● Reading passage:
On recent compilers you can say vm.contains instead of the slightly abusive vm.count
There's another snag with non-streamable types, where, if you define a default value, you probably also need to specify the string representation with it.
Listing
Compiling on Compiler Explorer
#include <boost/program_options.hpp>
#include <optional>
#include <iostream>
namespace po = boost::program_options;
namespace boost {
void validate(boost::any& v, const std::vector<std::string>& values,
std::optional<int>*, int) {
using namespace boost::program_options;
validators::check_first_occurrence(v);
const std::string& s = validators::get_single_string(values);
int n = boost::lexical_cast<int>(s);
v = boost::any(std::make_optional<int>(n));
}
} // namespace boost
int main(int ac, char* av[]) {
try {
using Value = std::optional<int>;
po::options_description desc("Allowed options");
desc.add_options()

● Supplied data:
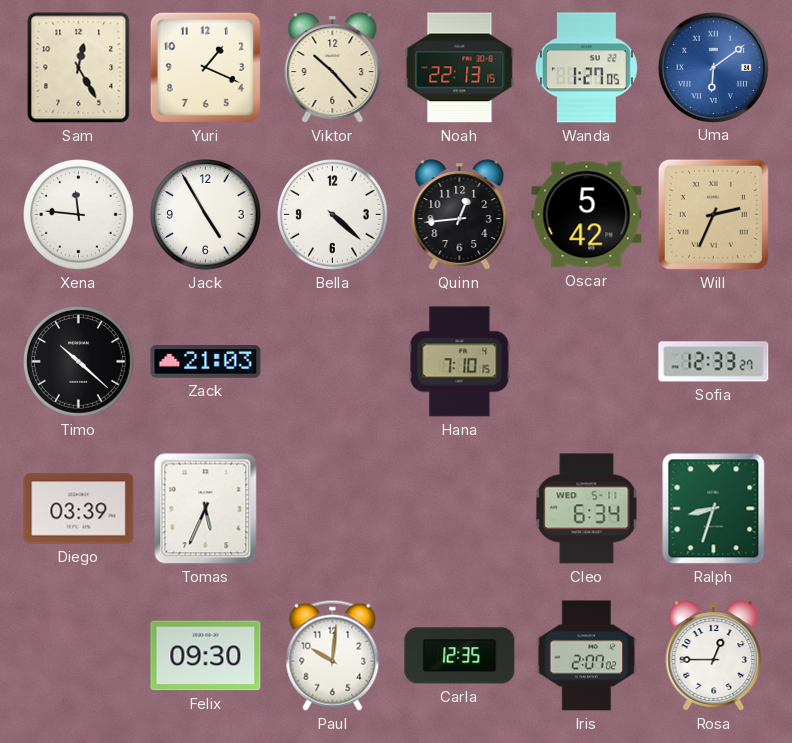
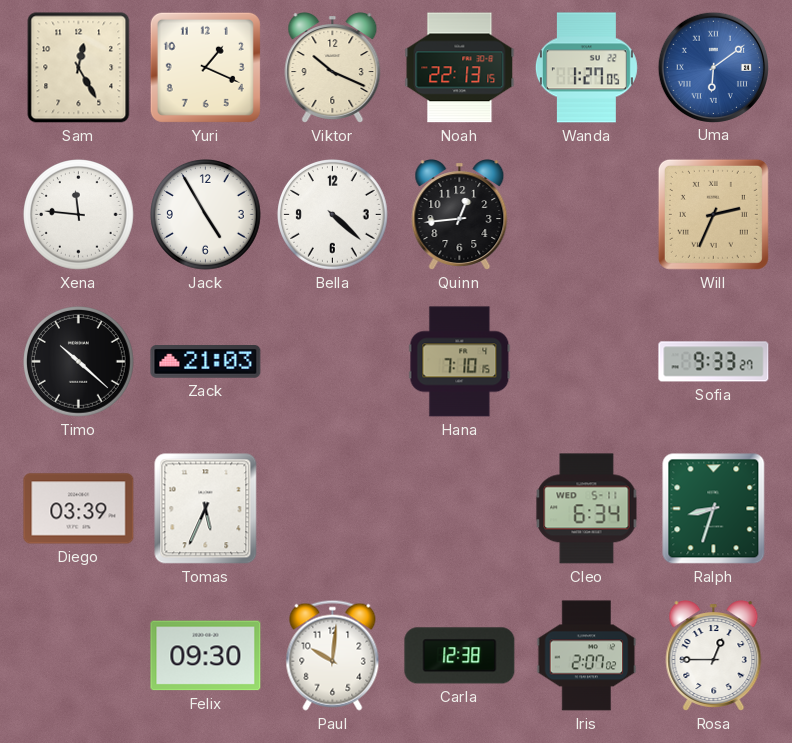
Viktor: 10:23 -> 10:19
Oscar: 5:42 -> none
Sofia: 12:33 -> 9:33
Carla: 12:35 -> 12:38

● Direction: Can you write out the whole Boost program_options excerpt, word for word? The lines after the Boost program_options excerpt are separate material.

● Answer for the task:
On recent compilers you can say vm.contains instead of the slightly abusive vm.count
There's another snag with non-streamable types, where, if you define a default value, you probably also need to specify the string representation with it.
Listing
Compiling on Compiler Explorer
#include <boost/program_options.hpp>
#include <optional>
#include <iostream>
namespace po = boost::program_options;
namespace boost {
void validate(boost::any& v, const std::vector<std::string>& values,
std::optional<int>*, int) {
using namespace boost::program_options;
validators::check_first_occurrence(v);
const std::string& s = validators::get_single_string(values);
int n = boost::lexical_cast<int>(s);
v = boost::any(std::make_optional<int>(n));
}
} // namespace boost
int main(int ac, char* av[]) {
try {
using Value = std::optional<int>;
po::options_description desc("Allowed options");
desc.add_options()